Problem requirements: Would you please reproduce all the entries exactly, leaving the pictures out?

Material to process:
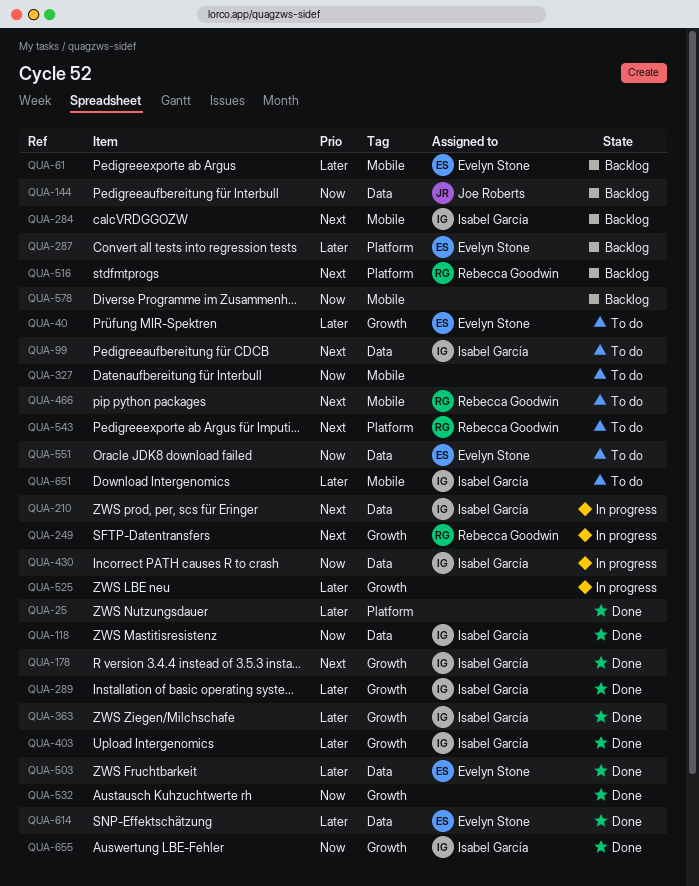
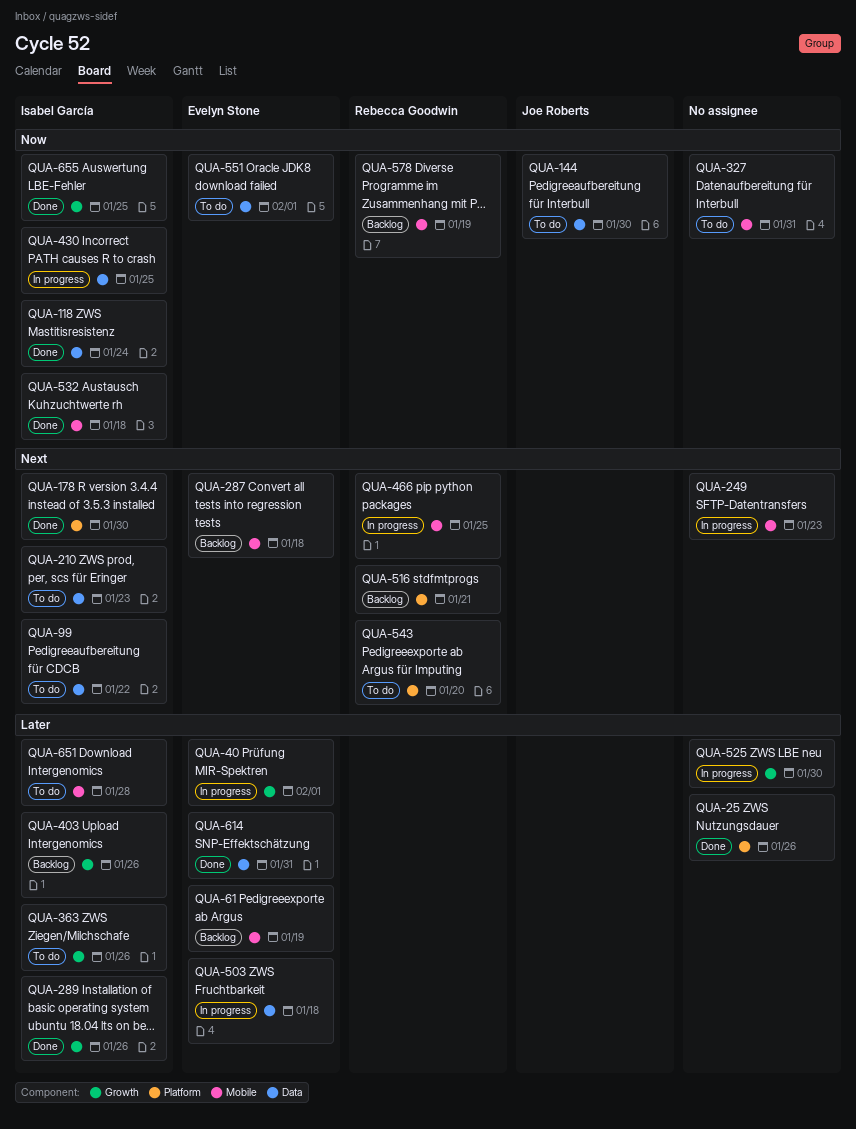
QUA-40, status: To do -> In progress
QUA-144, status: Backlog -> To do
QUA-178, label: Growth -> Platform
QUA-210, status: In progress -> To do
QUA-249, owner: Rebecca Goodwin -> none
QUA-249, label: Growth -> Mobile
QUA-284: present -> none
QUA-287, priority: Later -> Next
QUA-287, label: Platform -> Mobile
QUA-363, status: Done -> To do
QUA-403, status: Done -> Backlog
QUA-466, status: To do -> In progress
QUA-503, status: Done -> In progress
QUA-532, owner: none -> Isabel García
QUA-532, label: Growth -> Mobile
QUA-578, owner: none -> Rebecca Goodwin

Solution for this task:
QUA-40, status: To do -> In progress
QUA-144, status: Backlog -> To do
QUA-178, label: Growth -> Platform
QUA-210, status: In progress -> To do
QUA-249, owner: Rebecca Goodwin -> none
QUA-249, label: Growth -> Mobile
QUA-284: present -> none
QUA-287, priority: Later -> Next
QUA-287, label: Platform -> Mobile
QUA-363, status: Done -> To do
QUA-403, status: Done -> Backlog
QUA-466, status: To do -> In progress
QUA-503, status: Done -> In progress
QUA-532, owner: none -> Isabel García
QUA-532, label: Growth -> Mobile
QUA-578, owner: none -> Rebecca Goodwin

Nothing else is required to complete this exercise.